# PROVIDED MATERIAL
··········
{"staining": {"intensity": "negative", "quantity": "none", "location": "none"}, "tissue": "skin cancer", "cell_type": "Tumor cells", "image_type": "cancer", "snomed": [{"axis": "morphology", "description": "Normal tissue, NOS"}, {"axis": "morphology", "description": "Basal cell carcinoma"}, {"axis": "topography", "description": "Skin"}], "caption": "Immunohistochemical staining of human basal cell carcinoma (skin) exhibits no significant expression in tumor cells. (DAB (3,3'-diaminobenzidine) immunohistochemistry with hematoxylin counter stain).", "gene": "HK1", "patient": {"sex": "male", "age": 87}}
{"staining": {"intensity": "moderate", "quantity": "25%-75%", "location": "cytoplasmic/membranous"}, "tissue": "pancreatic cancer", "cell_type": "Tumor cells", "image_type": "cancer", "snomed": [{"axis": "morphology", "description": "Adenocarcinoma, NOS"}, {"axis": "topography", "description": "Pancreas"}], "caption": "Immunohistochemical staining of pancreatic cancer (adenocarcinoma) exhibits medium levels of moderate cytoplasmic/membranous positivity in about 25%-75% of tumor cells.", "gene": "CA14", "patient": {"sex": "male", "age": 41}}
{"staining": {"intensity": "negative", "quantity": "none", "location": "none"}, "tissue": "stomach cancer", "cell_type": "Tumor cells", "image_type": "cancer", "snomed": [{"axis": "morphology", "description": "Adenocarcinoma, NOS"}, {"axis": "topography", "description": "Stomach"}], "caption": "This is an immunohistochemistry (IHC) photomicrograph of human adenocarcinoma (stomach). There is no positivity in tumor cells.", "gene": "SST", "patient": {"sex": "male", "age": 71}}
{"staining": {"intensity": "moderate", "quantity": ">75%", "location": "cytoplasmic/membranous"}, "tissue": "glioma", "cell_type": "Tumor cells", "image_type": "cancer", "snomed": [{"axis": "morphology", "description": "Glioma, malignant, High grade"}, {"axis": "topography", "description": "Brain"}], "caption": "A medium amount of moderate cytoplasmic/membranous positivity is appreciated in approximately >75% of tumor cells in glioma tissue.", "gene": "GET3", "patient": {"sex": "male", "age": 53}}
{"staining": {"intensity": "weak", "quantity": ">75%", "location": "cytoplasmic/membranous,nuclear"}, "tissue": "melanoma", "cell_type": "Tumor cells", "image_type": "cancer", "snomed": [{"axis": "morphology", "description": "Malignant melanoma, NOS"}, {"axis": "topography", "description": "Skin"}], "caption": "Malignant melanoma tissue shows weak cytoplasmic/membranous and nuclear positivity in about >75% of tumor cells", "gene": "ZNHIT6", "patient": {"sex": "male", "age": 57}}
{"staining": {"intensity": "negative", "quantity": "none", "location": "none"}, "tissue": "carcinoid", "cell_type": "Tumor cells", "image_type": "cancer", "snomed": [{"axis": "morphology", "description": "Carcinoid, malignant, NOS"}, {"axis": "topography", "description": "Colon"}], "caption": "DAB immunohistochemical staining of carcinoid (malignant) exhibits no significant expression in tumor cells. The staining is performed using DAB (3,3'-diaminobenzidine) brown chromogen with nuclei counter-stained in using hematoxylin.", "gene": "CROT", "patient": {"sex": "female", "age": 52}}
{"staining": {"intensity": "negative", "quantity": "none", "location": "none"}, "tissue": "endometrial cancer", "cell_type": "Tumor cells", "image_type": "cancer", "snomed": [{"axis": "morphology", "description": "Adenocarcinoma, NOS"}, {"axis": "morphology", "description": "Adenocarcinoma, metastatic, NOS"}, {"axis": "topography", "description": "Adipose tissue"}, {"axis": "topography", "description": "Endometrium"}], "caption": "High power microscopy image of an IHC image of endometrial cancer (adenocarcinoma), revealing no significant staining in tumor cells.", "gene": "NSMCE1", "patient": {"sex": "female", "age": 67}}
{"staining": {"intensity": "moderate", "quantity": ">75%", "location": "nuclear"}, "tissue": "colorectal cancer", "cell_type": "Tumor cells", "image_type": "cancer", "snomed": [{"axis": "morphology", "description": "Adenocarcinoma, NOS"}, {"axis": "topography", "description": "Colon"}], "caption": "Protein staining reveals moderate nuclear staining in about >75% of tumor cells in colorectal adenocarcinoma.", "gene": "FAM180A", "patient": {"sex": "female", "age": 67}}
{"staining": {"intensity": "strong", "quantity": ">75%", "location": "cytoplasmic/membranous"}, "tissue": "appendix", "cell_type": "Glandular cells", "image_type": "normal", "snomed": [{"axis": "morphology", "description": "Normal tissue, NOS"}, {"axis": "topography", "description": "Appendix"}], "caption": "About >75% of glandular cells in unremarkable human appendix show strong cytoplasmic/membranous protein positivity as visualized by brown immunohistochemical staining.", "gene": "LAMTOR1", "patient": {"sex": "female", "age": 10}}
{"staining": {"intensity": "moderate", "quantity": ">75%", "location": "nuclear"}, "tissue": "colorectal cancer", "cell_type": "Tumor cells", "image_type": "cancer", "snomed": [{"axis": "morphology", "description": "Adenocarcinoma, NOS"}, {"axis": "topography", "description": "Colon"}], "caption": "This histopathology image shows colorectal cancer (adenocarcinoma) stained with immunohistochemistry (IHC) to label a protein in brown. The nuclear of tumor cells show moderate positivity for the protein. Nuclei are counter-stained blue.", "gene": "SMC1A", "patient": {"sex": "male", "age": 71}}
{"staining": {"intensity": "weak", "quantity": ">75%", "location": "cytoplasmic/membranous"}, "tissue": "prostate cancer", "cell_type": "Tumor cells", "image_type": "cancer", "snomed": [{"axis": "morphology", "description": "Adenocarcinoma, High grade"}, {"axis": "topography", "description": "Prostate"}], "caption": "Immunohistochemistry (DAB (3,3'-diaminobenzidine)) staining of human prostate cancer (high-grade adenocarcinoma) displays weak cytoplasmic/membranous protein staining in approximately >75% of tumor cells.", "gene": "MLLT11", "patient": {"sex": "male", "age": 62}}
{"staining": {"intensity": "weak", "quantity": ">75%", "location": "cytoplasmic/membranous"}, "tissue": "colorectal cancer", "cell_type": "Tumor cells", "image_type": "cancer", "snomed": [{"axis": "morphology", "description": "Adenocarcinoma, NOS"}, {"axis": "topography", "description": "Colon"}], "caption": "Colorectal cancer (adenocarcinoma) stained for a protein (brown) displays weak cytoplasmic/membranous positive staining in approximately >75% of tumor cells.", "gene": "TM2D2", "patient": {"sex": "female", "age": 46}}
··········
# WORK ITEM
Above are the entries; count how many of their lines contain the word "expression" and give only that number.

# SOLUTION TO THIS EXERCISE
2